“Toda pessoa tem o lado de montar”.
A frase é de autoria do meu falecido pai, o velho Giba, que nos deixou precocemente, aos 52 anos. Ele cunhou ditos que meus filhos estão cansados de ouvir porque continuam atuais depois de 50 anos. O pensamento resume o esforço diário para valorizar o lado bom que todo ser humano traz dentro de si.
É praticamente impossível deparar alguém que seja “de totalmente ruim”, ou seja, que exista um indivíduo que não tenha ao menos uma qualidade a ser destacada. Não se trata de perdoar infinitamente as falhas. Mas de exercitar a tolerância tão escassa hoje em dia. A impaciência que permeia a vida moderna estimula a tendência de supervalorizar erros cometidos por outras pessoas.

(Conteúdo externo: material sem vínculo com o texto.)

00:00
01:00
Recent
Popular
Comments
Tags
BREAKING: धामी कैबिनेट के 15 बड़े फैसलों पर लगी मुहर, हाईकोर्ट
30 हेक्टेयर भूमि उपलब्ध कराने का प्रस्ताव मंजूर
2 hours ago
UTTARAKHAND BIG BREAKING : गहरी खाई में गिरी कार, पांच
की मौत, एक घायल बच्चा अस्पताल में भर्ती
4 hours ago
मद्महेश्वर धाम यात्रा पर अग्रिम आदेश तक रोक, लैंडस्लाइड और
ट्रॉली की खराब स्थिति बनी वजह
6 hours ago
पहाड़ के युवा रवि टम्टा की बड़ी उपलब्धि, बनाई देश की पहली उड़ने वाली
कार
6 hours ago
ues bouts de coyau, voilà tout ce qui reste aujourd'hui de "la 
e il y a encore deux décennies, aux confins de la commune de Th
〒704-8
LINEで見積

É comum ouvir-se frases do tipo “não aguento mais este mundo… só tem gente chata, inconveniente e mal educado”. Em parte isso é verdade. Mas a generalização é sempre inimiga da verdade. E neste caso não é diferente. Todos nós temos amigos que por algum motivo nos atraíram, embora sejam dotados de pequenos vícios que preferimos ignorar diante da nossa atração pessoal.

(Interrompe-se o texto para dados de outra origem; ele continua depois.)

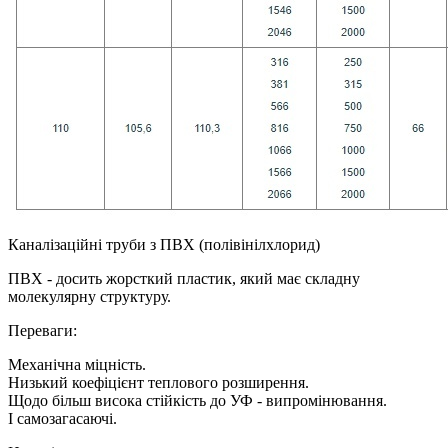
Каналізаційні труби з ПВХ (полівінілхлорид)
ПВХ - досить жорсткий пластик, який має складну
молекулярну структуру.
Переваги:
Механічна міцність.
Низький коефіцієнт теплового розширення.
Щодо більш висока стійкість до УФ - випромінювання.
І самозагасаючі.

Existem amigos perfeitos para compartilhar um almoço para jogar conversa fora por uma hora ou duas horas. Outros são vocacionados como bálsamos nos momentos difíceis quando perdemos um ente querido. Existem os companheiros ideais que nos fazem rir, falam bobagens, contam piadas, relatam causos pitorescos. E com muita sorte acharemos um parceiro ou parceira para compartilhar filhos, dividir a velhice, zelar pela nossa saúde até o final dos nossos dias.
Conviver com as próprias deficiências é um exercício diário e nem sempre fácil
A beligerância da modernidade é uma epidemia que se alastra com velocidade espantosa. No trânsito, no supermercado em véspera de feriadão, no caixa eletrônico – onde sempre tem alguém que “não viu que tinha fila” – ou na disputa da vaga do estacionamento. A combustão instantânea transforma pacatas donas de casa e engravatados executivos em metralhadoras que disparam palavrões e ofensas que chocam.
A espiral de violência em todos os ambientes não deve corromper a capacidade de discernimento indispensável à convivência pacífica. Isolar-se sob o argumento que não existem pessoas “boas suficientes para mim” é desistir do entendimento. É capitular através da simplificação do tipo “só eu presto, só eu tenho virtudes, o resto é o resto”.
A rotina de apontar equívocos alheios – sempre em comparação com as nossas qualidades – é arriscada. Brinco com meus filhos ao dizer que na hora de dormir “não se pode enganar o travesseiro”. Isso significa que, ao analisar a jornada diária, sempre é possível encontrar aqui ou ali falhas de comportamento, resvalos de conduta ou atitudes de arrogância e egoísmo da nossa parte.
Irremediavelmente humanos, somos condenados a conviver com semelhantes dotados de vícios toleráveis. Afinal, sobrevivemos às vicissitudes dos nossos próprios defeitos.
Já pensaram no dia em que nossos amigos usarem o churrasco de domingo para falar de todas as nossas falhas, erros e contradições? Seria melhor usar talheres de plástico!